**Extracted records:**
Content starts
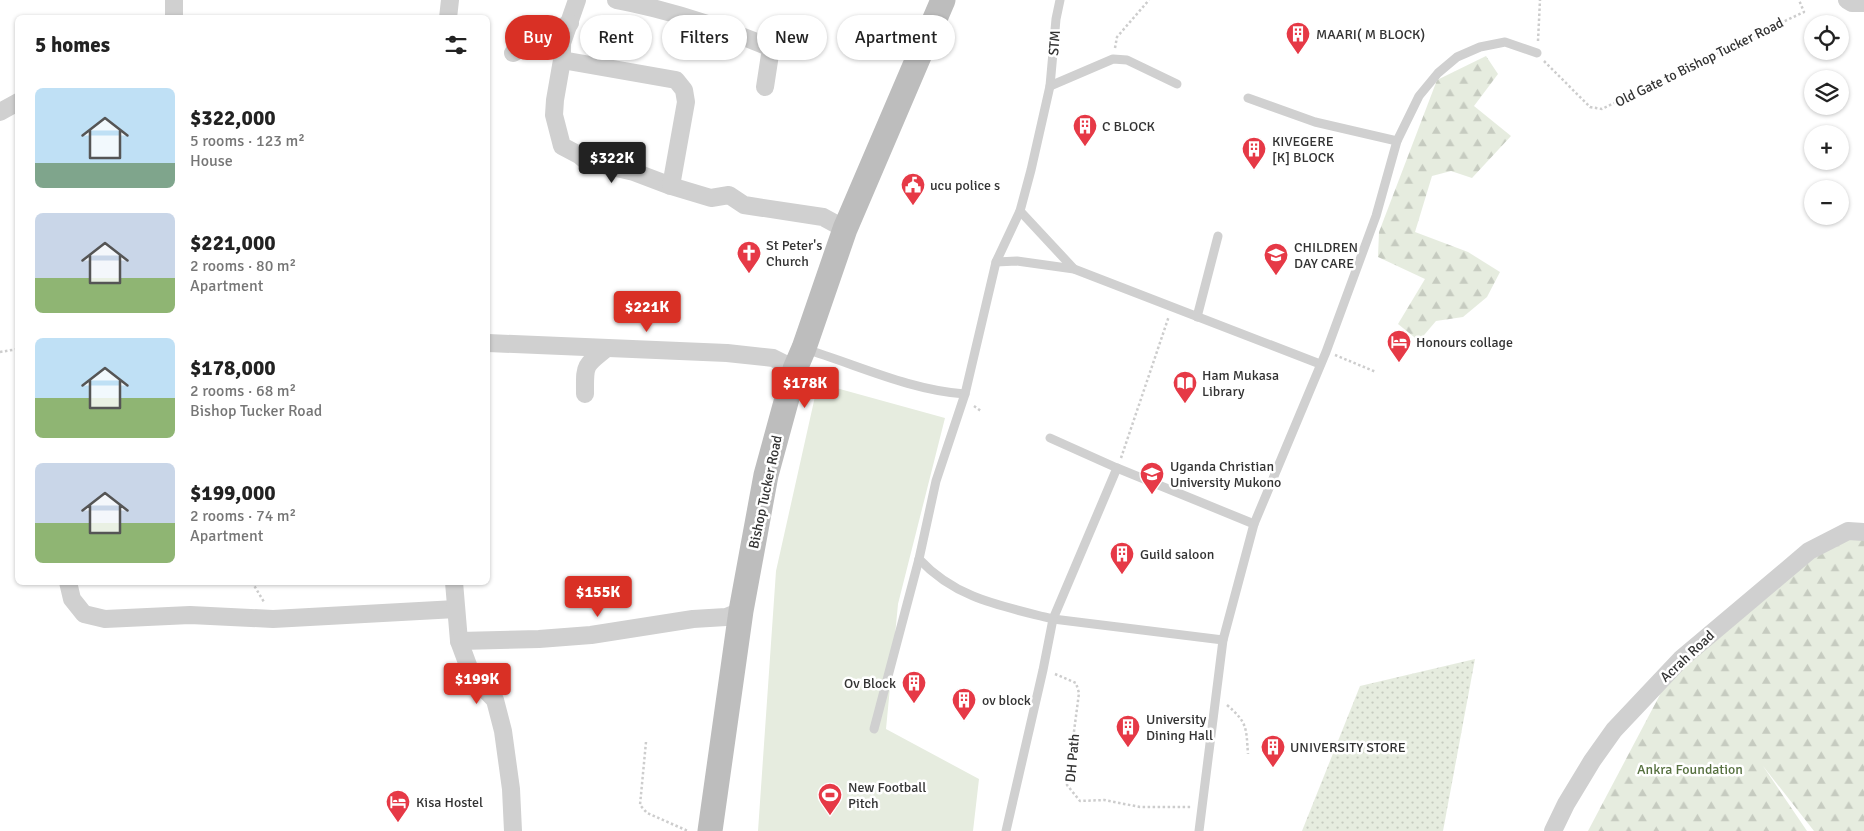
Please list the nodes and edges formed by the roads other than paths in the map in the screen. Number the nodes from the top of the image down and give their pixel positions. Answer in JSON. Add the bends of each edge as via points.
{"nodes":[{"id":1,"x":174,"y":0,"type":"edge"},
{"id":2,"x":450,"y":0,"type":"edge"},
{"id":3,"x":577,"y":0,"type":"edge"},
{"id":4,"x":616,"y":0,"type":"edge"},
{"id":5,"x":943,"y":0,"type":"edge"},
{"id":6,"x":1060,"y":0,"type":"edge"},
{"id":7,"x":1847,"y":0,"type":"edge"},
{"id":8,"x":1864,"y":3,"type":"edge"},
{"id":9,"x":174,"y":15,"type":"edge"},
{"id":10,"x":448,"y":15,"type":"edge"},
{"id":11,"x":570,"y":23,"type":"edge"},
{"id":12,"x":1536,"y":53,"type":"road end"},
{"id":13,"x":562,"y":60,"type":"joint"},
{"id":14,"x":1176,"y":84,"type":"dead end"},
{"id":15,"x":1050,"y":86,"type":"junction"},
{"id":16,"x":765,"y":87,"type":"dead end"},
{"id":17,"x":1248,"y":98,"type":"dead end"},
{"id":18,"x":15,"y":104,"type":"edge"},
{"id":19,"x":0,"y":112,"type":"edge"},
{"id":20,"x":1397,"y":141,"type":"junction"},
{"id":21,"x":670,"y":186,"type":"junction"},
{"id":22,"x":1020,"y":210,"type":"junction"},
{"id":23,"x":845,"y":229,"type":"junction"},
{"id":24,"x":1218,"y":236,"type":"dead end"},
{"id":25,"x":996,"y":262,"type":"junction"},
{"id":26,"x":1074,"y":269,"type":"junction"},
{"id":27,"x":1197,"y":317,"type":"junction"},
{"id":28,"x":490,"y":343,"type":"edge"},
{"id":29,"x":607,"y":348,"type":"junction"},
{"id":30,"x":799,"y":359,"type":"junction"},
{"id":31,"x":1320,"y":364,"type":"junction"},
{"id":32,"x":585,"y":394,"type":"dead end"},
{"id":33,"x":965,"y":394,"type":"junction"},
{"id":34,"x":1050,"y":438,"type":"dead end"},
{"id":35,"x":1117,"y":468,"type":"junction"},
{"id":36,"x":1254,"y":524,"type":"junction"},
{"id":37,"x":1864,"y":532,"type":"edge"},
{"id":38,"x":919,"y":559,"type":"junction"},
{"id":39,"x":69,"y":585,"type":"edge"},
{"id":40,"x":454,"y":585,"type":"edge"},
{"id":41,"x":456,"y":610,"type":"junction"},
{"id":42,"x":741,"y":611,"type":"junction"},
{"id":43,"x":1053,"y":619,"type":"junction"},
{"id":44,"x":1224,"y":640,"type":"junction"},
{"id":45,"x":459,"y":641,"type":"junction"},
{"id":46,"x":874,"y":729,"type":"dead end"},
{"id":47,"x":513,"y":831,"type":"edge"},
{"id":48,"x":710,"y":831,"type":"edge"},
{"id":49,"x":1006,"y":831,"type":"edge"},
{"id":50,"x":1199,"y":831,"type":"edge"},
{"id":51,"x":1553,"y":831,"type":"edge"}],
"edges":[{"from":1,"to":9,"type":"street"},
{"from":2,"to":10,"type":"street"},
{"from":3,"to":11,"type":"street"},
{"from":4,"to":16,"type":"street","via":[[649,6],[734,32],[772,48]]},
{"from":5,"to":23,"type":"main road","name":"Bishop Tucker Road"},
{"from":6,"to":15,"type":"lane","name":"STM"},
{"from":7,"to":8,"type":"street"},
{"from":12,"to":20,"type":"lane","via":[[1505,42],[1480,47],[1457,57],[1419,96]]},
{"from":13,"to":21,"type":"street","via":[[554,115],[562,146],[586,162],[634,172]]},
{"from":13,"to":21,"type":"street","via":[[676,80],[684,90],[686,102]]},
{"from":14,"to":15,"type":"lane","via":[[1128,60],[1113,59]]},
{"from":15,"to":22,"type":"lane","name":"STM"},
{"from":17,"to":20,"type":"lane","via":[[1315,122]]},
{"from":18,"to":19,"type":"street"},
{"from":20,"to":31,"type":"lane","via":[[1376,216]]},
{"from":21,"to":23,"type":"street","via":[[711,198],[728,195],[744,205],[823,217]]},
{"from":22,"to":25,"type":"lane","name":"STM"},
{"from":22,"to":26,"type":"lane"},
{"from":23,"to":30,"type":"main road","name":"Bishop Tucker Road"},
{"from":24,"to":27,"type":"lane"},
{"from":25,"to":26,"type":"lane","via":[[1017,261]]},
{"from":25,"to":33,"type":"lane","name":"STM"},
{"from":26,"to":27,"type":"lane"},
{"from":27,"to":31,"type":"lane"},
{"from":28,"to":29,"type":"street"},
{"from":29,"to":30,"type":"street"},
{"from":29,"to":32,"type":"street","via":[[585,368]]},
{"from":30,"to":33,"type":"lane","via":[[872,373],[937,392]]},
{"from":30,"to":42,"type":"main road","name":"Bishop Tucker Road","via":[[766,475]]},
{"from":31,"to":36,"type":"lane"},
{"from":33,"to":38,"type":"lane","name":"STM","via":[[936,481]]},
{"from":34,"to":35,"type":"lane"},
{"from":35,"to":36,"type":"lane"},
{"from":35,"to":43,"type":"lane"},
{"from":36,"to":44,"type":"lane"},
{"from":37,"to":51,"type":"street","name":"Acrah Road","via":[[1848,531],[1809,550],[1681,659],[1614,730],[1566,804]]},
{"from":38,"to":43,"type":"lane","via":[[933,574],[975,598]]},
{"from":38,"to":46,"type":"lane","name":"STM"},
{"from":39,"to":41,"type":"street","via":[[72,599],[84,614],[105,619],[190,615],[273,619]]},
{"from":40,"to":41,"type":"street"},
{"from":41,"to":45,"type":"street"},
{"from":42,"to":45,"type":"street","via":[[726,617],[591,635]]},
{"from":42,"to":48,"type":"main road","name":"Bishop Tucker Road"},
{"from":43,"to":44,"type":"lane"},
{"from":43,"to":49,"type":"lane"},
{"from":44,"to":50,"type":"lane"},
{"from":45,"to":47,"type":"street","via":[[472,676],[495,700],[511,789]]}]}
Content ends
Content starts
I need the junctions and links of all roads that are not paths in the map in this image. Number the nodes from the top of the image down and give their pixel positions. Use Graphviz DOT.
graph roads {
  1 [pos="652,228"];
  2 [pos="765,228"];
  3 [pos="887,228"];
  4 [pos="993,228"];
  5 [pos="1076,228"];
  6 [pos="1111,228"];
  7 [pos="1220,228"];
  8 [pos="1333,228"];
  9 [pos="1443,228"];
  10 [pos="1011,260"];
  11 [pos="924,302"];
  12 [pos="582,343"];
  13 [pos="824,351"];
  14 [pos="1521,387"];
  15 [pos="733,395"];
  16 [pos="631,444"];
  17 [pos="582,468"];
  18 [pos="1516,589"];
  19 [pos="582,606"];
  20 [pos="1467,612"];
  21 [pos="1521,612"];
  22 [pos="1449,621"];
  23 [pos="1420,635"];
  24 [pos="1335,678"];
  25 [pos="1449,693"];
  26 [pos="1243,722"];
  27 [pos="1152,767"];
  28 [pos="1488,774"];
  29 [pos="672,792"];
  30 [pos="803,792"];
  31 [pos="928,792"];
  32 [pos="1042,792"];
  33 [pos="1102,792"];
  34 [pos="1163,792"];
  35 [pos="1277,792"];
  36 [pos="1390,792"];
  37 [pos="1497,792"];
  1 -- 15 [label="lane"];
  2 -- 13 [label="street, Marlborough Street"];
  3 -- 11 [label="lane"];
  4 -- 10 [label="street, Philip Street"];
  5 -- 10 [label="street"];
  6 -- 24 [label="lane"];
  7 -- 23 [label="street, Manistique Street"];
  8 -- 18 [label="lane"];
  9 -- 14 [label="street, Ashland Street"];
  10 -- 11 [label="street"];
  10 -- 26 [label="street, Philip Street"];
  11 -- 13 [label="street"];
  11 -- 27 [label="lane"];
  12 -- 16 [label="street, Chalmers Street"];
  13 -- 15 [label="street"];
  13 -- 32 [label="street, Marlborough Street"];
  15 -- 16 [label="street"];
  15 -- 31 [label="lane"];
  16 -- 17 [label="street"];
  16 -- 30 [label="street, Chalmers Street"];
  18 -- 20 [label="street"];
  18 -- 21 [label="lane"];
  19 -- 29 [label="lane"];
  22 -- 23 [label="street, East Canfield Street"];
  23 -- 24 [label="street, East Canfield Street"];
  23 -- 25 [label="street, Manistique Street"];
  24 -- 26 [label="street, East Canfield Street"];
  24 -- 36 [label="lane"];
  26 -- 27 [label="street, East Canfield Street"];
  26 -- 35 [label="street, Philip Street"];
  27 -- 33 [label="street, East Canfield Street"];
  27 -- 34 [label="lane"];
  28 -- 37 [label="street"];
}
Content ends
**To do:** Whenever the word "Canfield" appears in a line of the listing, report that line.

**Reply to the task:**
  22 -- 23 [label="street, East Canfield Street"];
  23 -- 24 [label="street, East Canfield Street"];
  24 -- 26 [label="street, East Canfield Street"];
  26 -- 27 [label="street, East Canfield Street"];
  27 -- 33 [label="street, East Canfield Street"];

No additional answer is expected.